The IRS tax has a withholding calculator to help you calculate your correct withholding amount.
To use the calculator, you will need pay stubs for all jobs you did during the previous year and your spouse’s too. You’ll also need to know how much other income you had from side jobs, self-employment, investments, and so on, and your most recent tax return.
Deductions
A deduction is an amount you subtract from your income total. When you file your taxes, deductions lower your income, which lowers your total tax amount. Most people opt to take the standard deduction rather than itemizing each deduction. Here are the standard deduction amounts for the 2023 tax year:
- $13,850 for single or married filing separately
- $27,700 for married couples filing jointly or qualifying surviving spouse
- $20,800 for head of household
Tax credits
A tax credit is subtracted from the tax you owe (after deductions are already factored in). This can lower your tax payment or increase your refund. Some credits are refundable, so you’ll get that money back even if you don't owe any tax. Here are some of the common tax credits:
- Earned Income Tax Credit
- Education Tax Credit
- Child and Dependant Care Credit
Tax-advantaged accounts
Certain retirement or investment accounts, like a 401(k) or an IRA, can be used to reduce your taxable income. You defer paying taxes on the contribution now, but will pay tax on the withdrawals when you retire.

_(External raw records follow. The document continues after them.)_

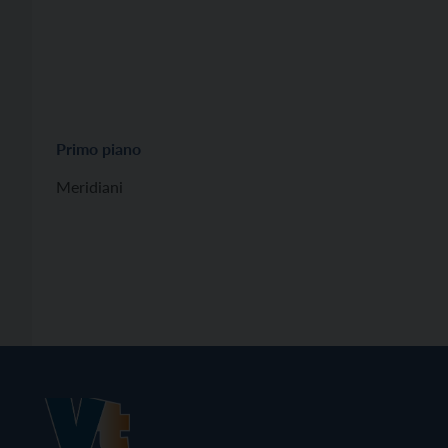
Primo piano
Meridiani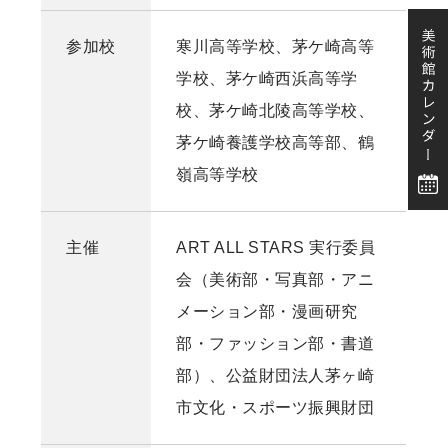
参加校
寒川高等学校、茅ケ崎高等
学校、茅ケ崎西浜高等学
校、茅ケ崎北陵高等学校、
茅ケ崎養護学校高等部、鶴
嶺高等学校
主催
ART ALL STARS 実行委員
会（美術部・写真部・アニ
メーション部・漫画研究
部・ファッション部・書道
部）、公益財団法人茅ヶ崎
市文化・スポーツ振興財団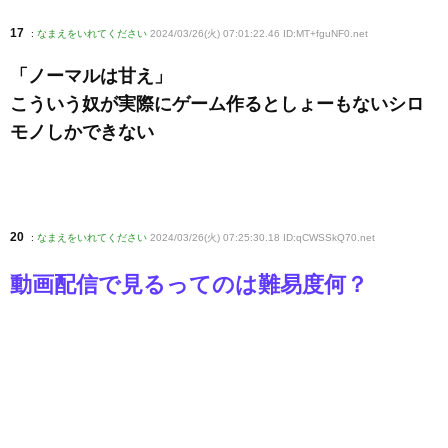
17
:
なまえをいれてください
2024/03/26(火) 07:01:22.46 ID:MT+fguNF0
.net
「ノーマルは甘え」
こういう奴が実際にゲーム作るとしょーもないシロ
モノしかできない
20
:
なまえをいれてください
2024/03/26(火) 07:25:30.18 ID:qCWSSkQ70
.net
動画配信で見るってのは難易度何？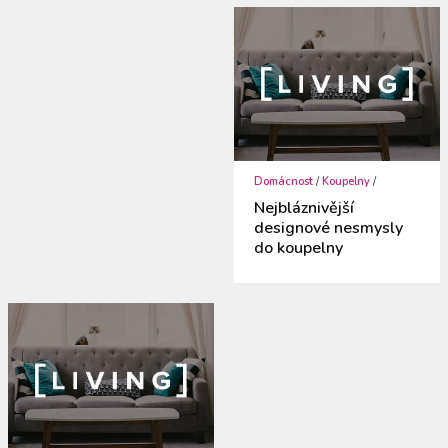
Domácnost
/
Koupelny
/
Nejbláznivější
designové nesmysly
do koupelny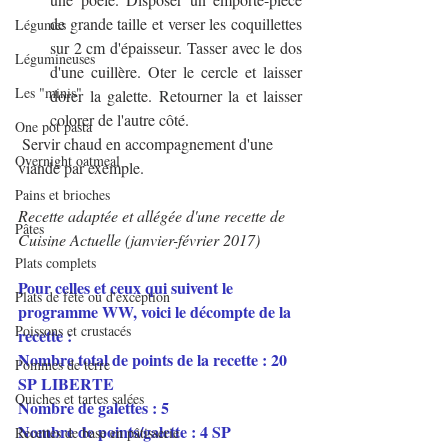
de grande taille et verser les coquillettes 
Légumes
sur 2 cm d'épaisseur. Tasser avec le dos 
Légumineuses
d'une cuillère. Oter le cercle et laisser 
Les "minis"
dorer la galette. Retourner la et laisser 
colorer de l'autre côté.
One pot pasta
 Servir chaud en accompagnement d'une 
Overnight oatmeal
viande par exemple.
Pains et brioches
Recette adaptée et allégée d'une recette de 
Pâtes
Cuisine Actuelle (janvier-février 2017)
Plats complets
Pour celles et ceux qui suivent le 
Plats de fête ou d'exception
programme WW, voici le décompte de la 
Poissons et crustacés
recette : 
Nombre total de points de la recette : 20 
Pommes de terre
SP LIBERTE
Quiches et tartes salées
Nombre de galettes : 5
Nombre de points/galette : 4 SP 
Recettes de base en pâtisserie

Other accounts that an employer may offer, such as a flexible spending account (FSA), a dependent-care flexible spending account (DCFSA), and Health Savings Account (HSA), allow you to pay for qualified expenses like day care costs and medical expenses with pretax dollars.
Bottom Line
Getting a big tax refund may feel like you’re getting free money, but it’s not. Correctly calculating your tax withholding can give you access to that money during the year. By overpaying your taxes, you are essentially giving the government an interest-free loan on your money.
Rather than being excited for that big refund check, celebrate every payday with more money in your pocket. You can use that money to pay off debt or add to your emergency fund.
And if you do get a large refund, use it wisely.